Although looking at the church from a quick surface snapshot can be extremely unappealing, I believe, like many things in life, appearances can be deceiving; you often have to mine for the diamond amongst the coal. As I have dug deeper into the community of ‘the church’, as I have gotten to know the people, live and serve alongside of them, I have discovered, that though broken, there are many who are motivated to forge another path for ‘the church’. Jesus himself confronted the religious elite or ‘church go-ers’ of his time and said that they were like white washed tombs, beautiful on the outside, but decaying and rotting on the inside. Perhaps that is the type of church that you have encountered, and it’s left a stench that seems impossible to clear. However, I can testify that there are many in our local churches that are beginning to clear the air; they want to be authentic, loving and are committed to helping those in need rather than judging others actions and lifestyle. People who want to be instrumental in changing the world for the better because they believe what Jesus taught; that all people are created equal, and it’s not the surface that counts, but the heart.

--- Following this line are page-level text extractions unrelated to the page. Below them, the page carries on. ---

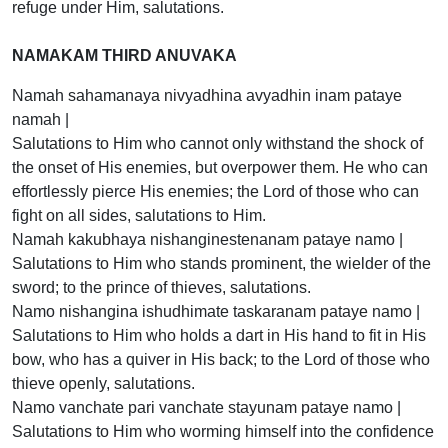
refuge under Him, salutations.
NAMAKAM THIRD ANUVAKA
Namah sahamanaya nivyadhina avyadhin inam pataye
namah |
Salutations to Him who cannot only withstand the shock of
the onset of His enemies, but overpower them. He who can
effortlessly pierce His enemies; the Lord of those who can
fight on all sides, salutations to Him.
Namah kakubhaya nishanginestenanam pataye namo |
Salutations to Him who stands prominent, the wielder of the
sword; to the prince of thieves, salutations.
Namo nishangina ishudhimate taskaranam pataye namo |
Salutations to Him who holds a dart in His hand to fit in His
bow, who has a quiver in His back; to the Lord of those who
thieve openly, salutations.
Namo vanchate pari vanchate stayunam pataye namo |
Salutations to Him who worming himself into the confidence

Let me end by saying what I wish I had said to that gentleman Brad and I met while walking… if you’ve been hurt by ‘the church’, rejected, felt judged by the people in the building, please don’t let those people ruin Jesus’ reputation! The community that Jesus started with just a few friends over 2000 years ago was powerful enough to change the face of the world as we knew it. We are far from perfect, but I think that stark reality should serve to make others more comfortable, welcomed just as they are. Above all, I would like others, including this gentleman we spoke with, to gain encouragement: the community that Jesus started still exists, and seeks to love, serve and help the hurting. We WILL mess up – we are ordinary people — but we will aspire to create a community that Jesus himself would have been proud of or at the very least, been part of.